* **Verilen metin**
____

Bu tablonun en önemli sonucu ise; özellikle yoksul çocuklar için imam hatipler ve mesleki eğitimin bir zorunluluk haline gelmesi; çocukların sosyal yaşamlarının da dernek ve vakıfların gerici faaliyetleriyle kuşatılıyor olması. Diğer yandan ekonomik durumu elverişli aileler ile banka kredisiyle koşullarını zorlayan orta sınıflar ise hızla özel okullara kaçıyor, çocuklarının kültürel-sosyal ihtiyaçlarını da satın alma yoluna gidiyor. Böylece var olan eğitim sistemi bir yandan çocuklar arasındaki sınıfsal farklılıkları kemikleştiren bir ayrışmanın zeminini oluşturuyor ve özellikle yoksul çocuklar için sosyoekonomik kökenlerinden kaynaklanan dezavantajları sürekli hale getiriyor; diğer yandan eşit, nitelikli, bilimsel, parasız eğitim hakkını ortadan kaldırıyor; sağlıklı sosyalleşme ve kendini gerçekleştirme olanağını da en baştan yok ediyor. 
Çocuğun okul ve ev dışında yaşamını geçirdiği diğer alanlar da, yine ya ailesinin ona sunabildiği koşullar ya da kentin sunduğu olanaklarla sınırlı. Ancak kamusal alandaki piyasacı dönüşüm, kentlerin kullanımını ve yerel yönetimlerin kente dair politikalarını da dönüştürdü; kentlerin halkçı, eşitlikçi ve kamu yararını esas alan niteliği gittikçe yitirildi. Dolayısıyla çocuklar açısından okulda üretilen eşitsizlikler kentsel mekânın örgütlenmesinde de süreklilik gösteriyor ve yeniden üretiliyor. Okulun ortadan kaldırdığı fırsat ve olanak eşitliği, sokakta, mahallede de ulaşılamaz hale geliyor. Böylece yoksul ve varsıl çocukların eğitimden anladıkları, beklentileri ve okula karşı tutumları nasıl farklılaşıyorsa, kente ilişkin tutum ve beklentileri de yaşadıkları çevrenin sosyoekonomik ve kültürel kökenleri bağlamında farklılaşıyor. Semtler ve okullar arasında uçurumlar oluşuyor, gettolar ortaya çıkıyor. Bir imam hatip ya da meslek lisesinde okuyan ve yaşamını neredeyse kendi mahallesinde geçiren öğrenciyle pahalı bir okula gidip, tüm eğitim-öğretim ve sosyalleşme ihtiyaçlarını gerçekleştiren öğrencinin geleceğe bakışı, hayalleri ve umutları bile eşitsiz hale geliyor.

____

* **Sorular ve görevler**
1 > Eğitim eşitsizliği metninde "Bu tablonun en" sözlerinden "baştan yok ediyor." sözlerine kadar uzanan bölümü hiç değiştirmeden aktarın.
2 > Eğitim eşitsizliği metnine göre aşağıdaki soruları yanıtlayın.
(a) Ekonomik durumu elverişli aileler çocuklarını hangi okullara gönderiyor?
(b) Kamusal alandaki piyasacı dönüşüm kentlerle ilgili hangi iki şeyi dönüştürdü?
(c) Semtler ve okullar arasında uçurumlar oluşurken neler ortaya çıkıyor?

* **Veri kümesi kayıtları**

____

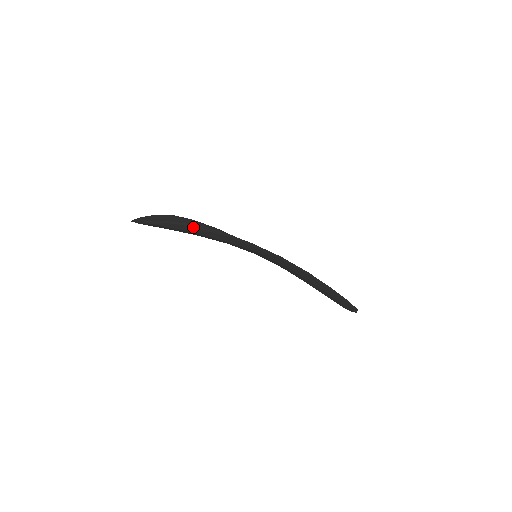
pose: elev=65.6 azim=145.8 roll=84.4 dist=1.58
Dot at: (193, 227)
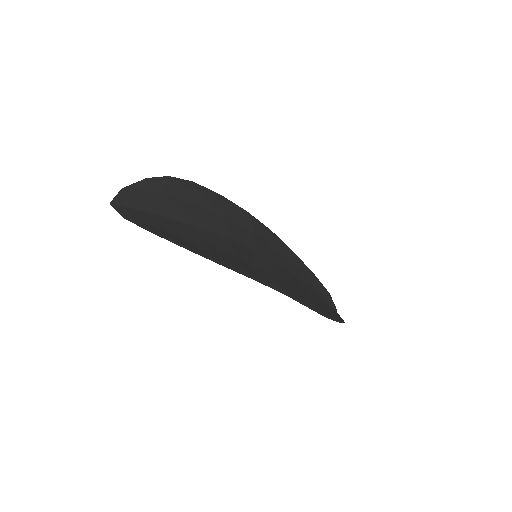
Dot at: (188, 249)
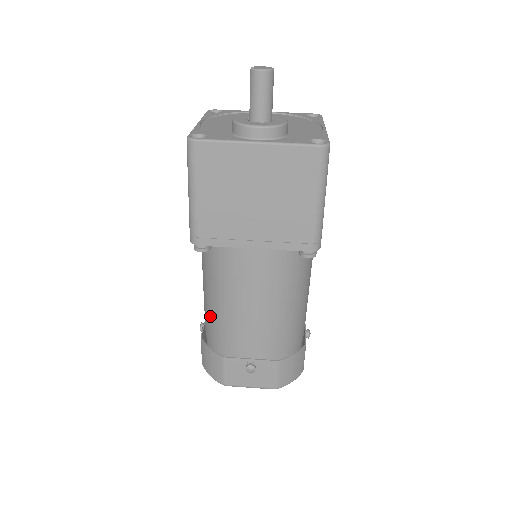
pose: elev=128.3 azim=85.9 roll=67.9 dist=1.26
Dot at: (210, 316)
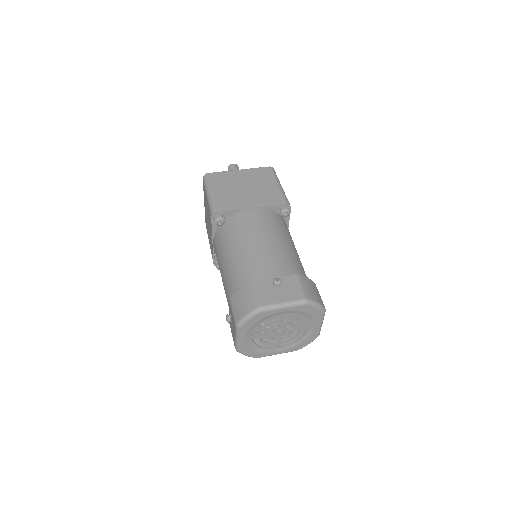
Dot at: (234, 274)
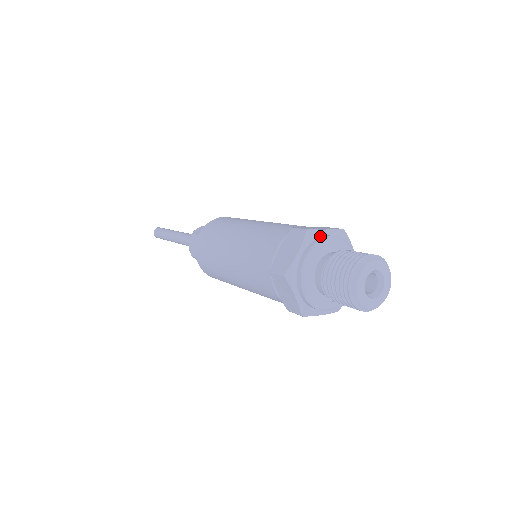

____

* **Görevlerin yanıtları**
1 >
Bu tablonun en önemli sonucu ise; özellikle yoksul çocuklar için imam hatipler ve mesleki eğitimin bir zorunluluk haline gelmesi; çocukların sosyal yaşamlarının da dernek ve vakıfların gerici faaliyetleriyle kuşatılıyor olması. Diğer yandan ekonomik durumu elverişli aileler ile banka kredisiyle koşullarını zorlayan orta sınıflar ise hızla özel okullara kaçıyor, çocuklarının kültürel-sosyal ihtiyaçlarını da satın alma yoluna gidiyor. Böylece var olan eğitim sistemi bir yandan çocuklar arasındaki sınıfsal farklılıkları kemikleştiren bir ayrışmanın zeminini oluşturuyor ve özellikle yoksul çocuklar için sosyoekonomik kökenlerinden kaynaklanan dezavantajları sürekli hale getiriyor; diğer yandan eşit, nitelikli, bilimsel, parasız eğitim hakkını ortadan kaldırıyor; sağlıklı sosyalleşme ve kendini gerçekleştirme olanağını da en baştan yok ediyor.

2 >
(a) Bu aileler çocuklarını özel okullara gönderiyor.
(b) Kentlerin kullanımını ve yerel yönetimlerin kente dair politikalarını dönüştürdü.
(c) Gettolar ortaya çıkıyor.